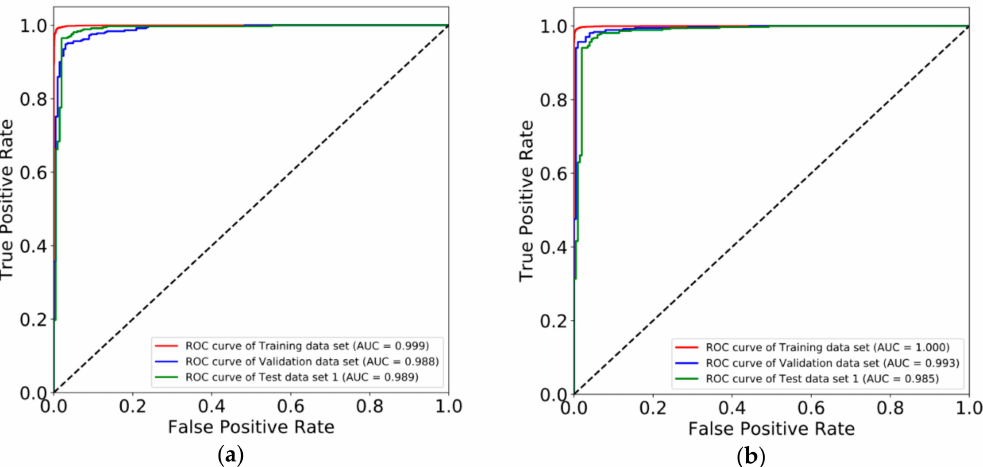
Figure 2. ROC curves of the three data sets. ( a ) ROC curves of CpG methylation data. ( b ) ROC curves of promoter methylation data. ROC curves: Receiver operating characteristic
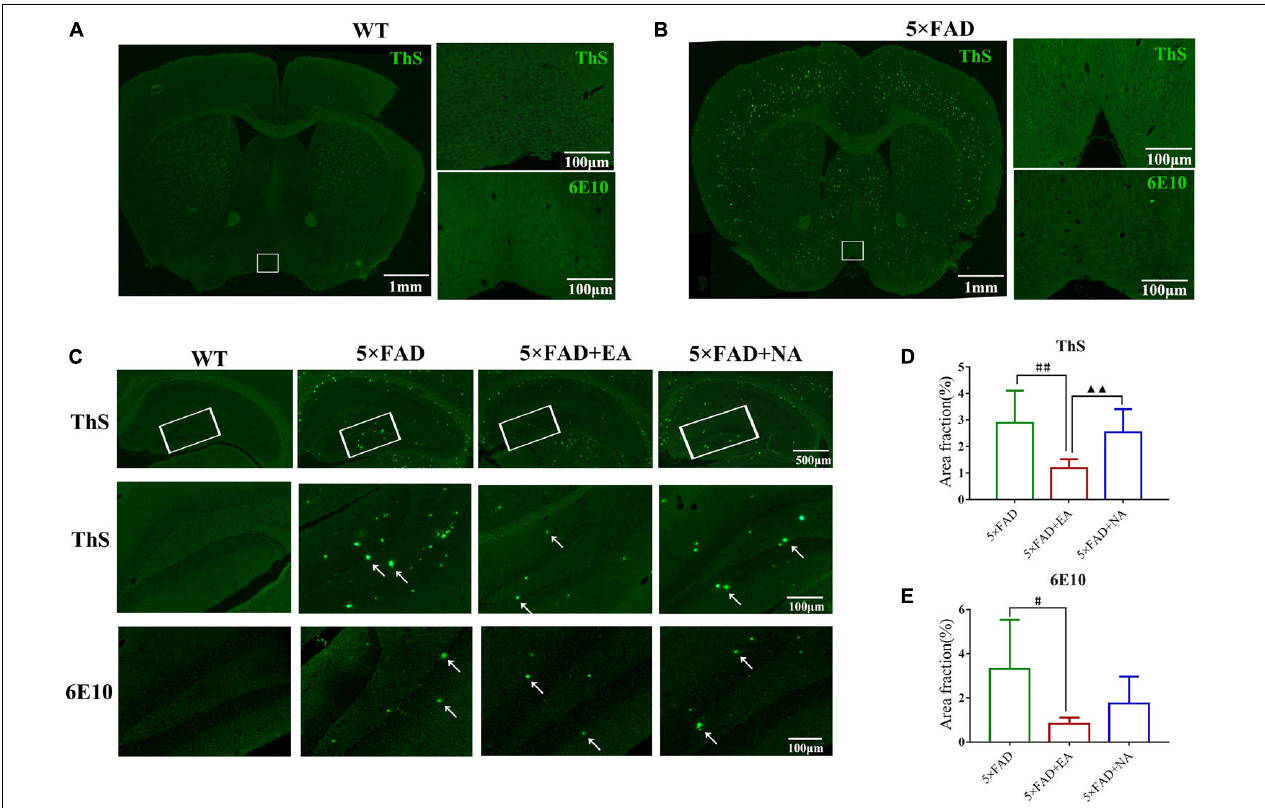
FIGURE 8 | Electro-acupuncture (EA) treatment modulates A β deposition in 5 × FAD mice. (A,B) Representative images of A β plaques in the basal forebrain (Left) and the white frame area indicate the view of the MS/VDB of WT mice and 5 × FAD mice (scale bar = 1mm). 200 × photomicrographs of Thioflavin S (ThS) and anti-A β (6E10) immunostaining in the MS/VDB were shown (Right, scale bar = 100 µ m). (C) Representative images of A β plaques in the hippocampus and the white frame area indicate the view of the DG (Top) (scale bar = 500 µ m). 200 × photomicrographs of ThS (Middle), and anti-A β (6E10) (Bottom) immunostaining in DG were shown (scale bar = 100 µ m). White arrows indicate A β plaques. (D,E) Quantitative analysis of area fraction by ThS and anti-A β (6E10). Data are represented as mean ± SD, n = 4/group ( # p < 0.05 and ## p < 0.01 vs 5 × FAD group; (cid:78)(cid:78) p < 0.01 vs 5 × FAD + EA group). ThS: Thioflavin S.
==
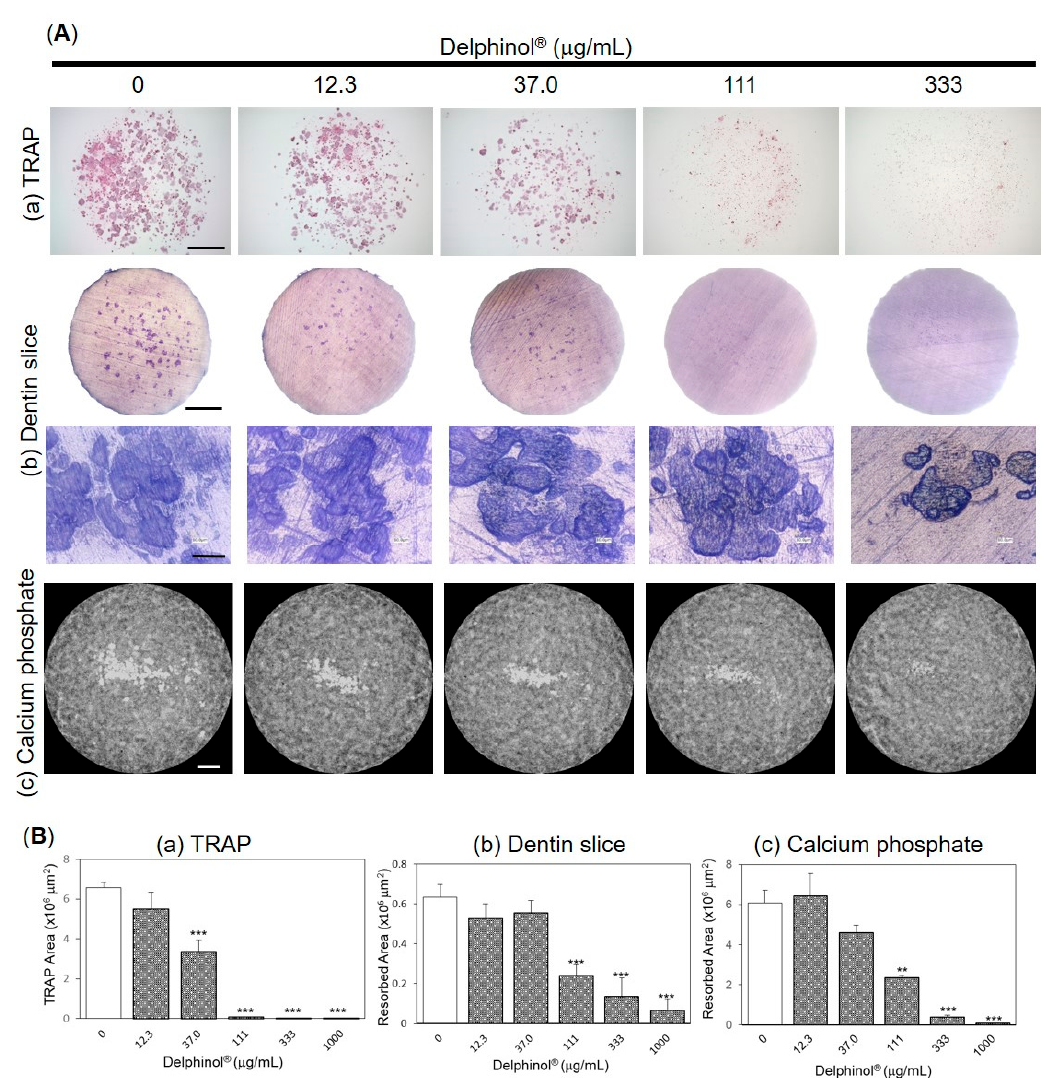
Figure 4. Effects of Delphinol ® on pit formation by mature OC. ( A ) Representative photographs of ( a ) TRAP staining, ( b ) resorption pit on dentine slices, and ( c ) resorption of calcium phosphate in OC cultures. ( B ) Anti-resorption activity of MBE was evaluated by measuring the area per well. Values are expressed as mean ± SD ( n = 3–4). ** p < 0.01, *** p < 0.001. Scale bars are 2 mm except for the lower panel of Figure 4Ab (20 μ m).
...
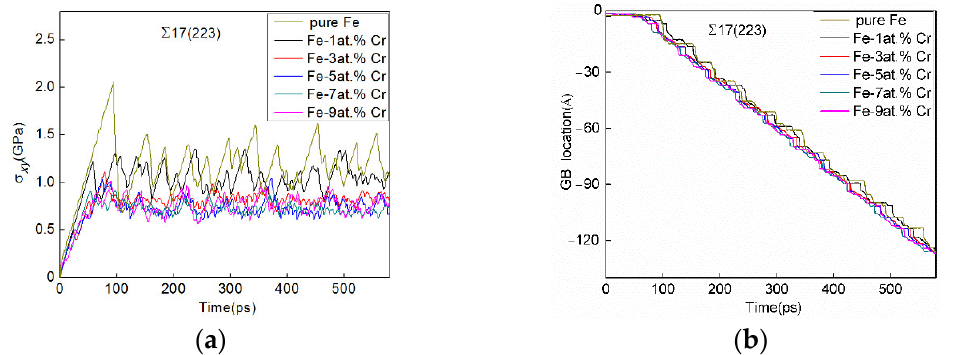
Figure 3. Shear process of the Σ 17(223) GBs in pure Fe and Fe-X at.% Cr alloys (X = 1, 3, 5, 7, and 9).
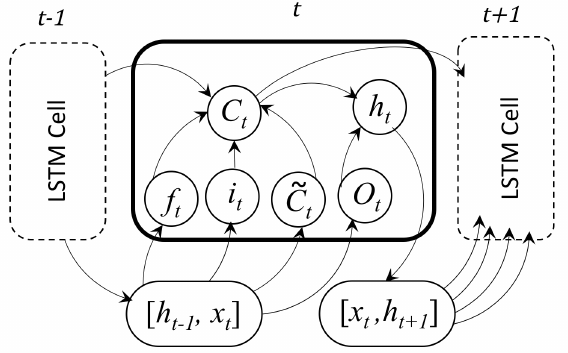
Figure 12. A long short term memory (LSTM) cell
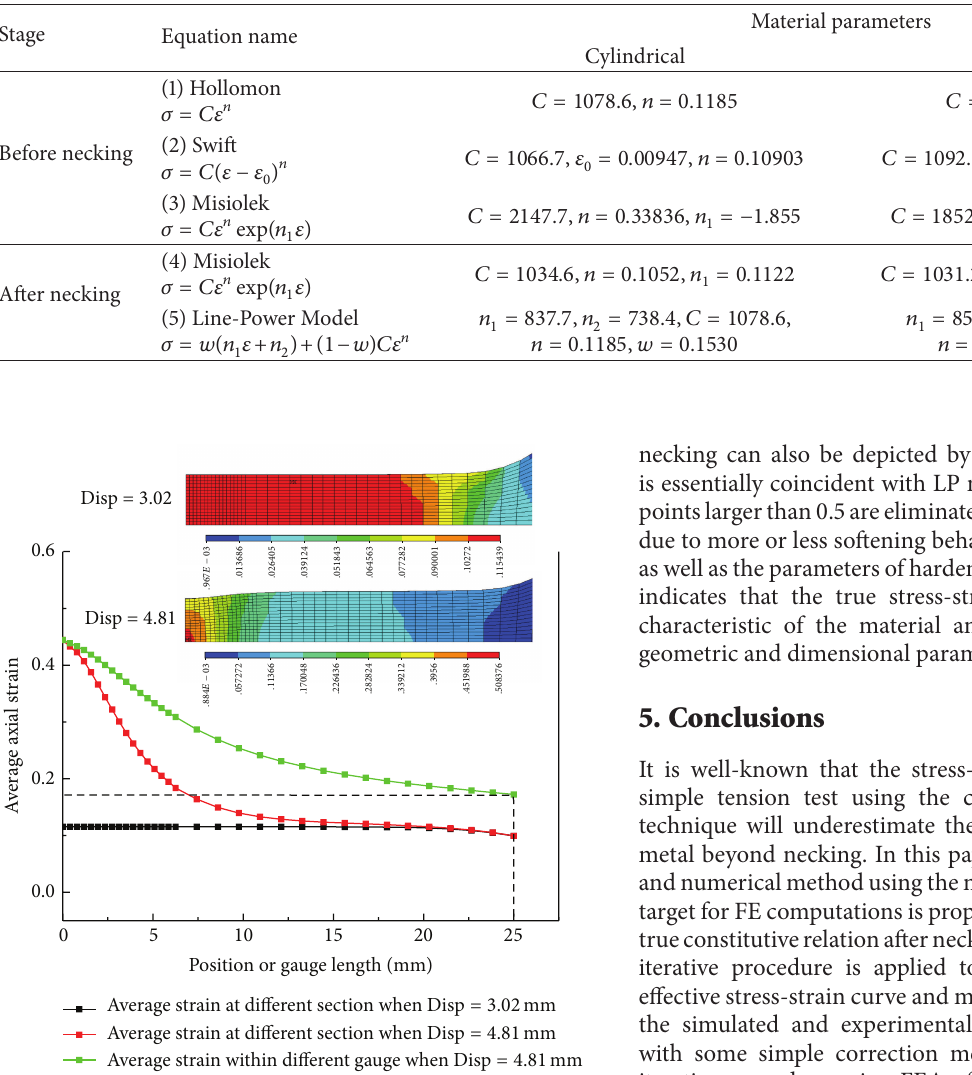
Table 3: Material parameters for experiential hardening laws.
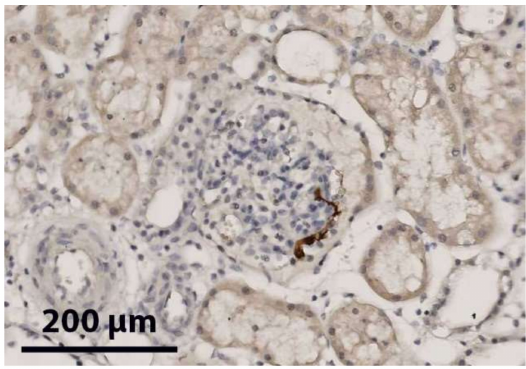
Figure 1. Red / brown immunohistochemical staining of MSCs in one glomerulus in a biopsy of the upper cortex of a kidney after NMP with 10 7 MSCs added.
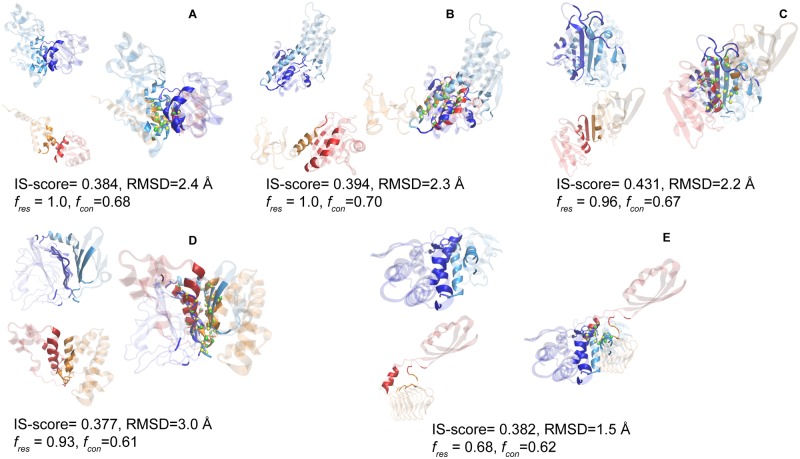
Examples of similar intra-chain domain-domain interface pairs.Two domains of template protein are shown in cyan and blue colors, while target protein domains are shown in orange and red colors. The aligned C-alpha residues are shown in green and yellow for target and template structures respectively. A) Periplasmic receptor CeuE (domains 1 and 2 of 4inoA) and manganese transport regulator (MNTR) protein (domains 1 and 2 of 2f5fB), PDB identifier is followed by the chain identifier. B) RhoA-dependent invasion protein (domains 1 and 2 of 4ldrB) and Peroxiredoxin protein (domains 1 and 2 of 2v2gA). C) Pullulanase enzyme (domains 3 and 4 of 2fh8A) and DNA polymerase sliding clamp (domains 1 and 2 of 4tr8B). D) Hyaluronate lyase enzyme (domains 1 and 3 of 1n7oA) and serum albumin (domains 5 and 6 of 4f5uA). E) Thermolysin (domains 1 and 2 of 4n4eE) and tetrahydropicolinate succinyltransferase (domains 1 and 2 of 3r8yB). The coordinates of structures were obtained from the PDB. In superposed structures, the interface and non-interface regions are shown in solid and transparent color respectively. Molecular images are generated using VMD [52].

- PROBLEM STATEMENT -
Copy word for word only the lines above from the one with "Figure 3. Shear" through the one with "Examples of similar". Leave pictures out.

- YOUR RESPONSE -
Figure 3. Shear process of the Σ 17(223) GBs in pure Fe and Fe-X at.% Cr alloys (X = 1, 3, 5, 7, and 9).
Figure 12. A long short term memory (LSTM) cell
Table 3: Material parameters for experiential hardening laws.
Figure 1. Red / brown immunohistochemical staining of MSCs in one glomerulus in a biopsy of the upper cortex of a kidney after NMP with 10 7 MSCs added.
Examples of similar intra-chain domain-domain interface pairs.Two domains of template protein are shown in cyan and blue colors, while target protein domains are shown in orange and red colors. The aligned C-alpha residues are shown in green and yellow for target and template structures respectively. A) Periplasmic receptor CeuE (domains 1 and 2 of 4inoA) and manganese transport regulator (MNTR) protein (domains 1 and 2 of 2f5fB), PDB identifier is followed by the chain identifier. B) RhoA-dependent invasion protein (domains 1 and 2 of 4ldrB) and Peroxiredoxin protein (domains 1 and 2 of 2v2gA). C) Pullulanase enzyme (domains 3 and 4 of 2fh8A) and DNA polymerase sliding clamp (domains 1 and 2 of 4tr8B). D) Hyaluronate lyase enzyme (domains 1 and 3 of 1n7oA) and serum albumin (domains 5 and 6 of 4f5uA). E) Thermolysin (domains 1 and 2 of 4n4eE) and tetrahydropicolinate succinyltransferase (domains 1 and 2 of 3r8yB). The coordinates of structures were obtained from the PDB. In superposed structures, the interface and non-interface regions are shown in solid and transparent color respectively. Molecular images are generated using VMD [52].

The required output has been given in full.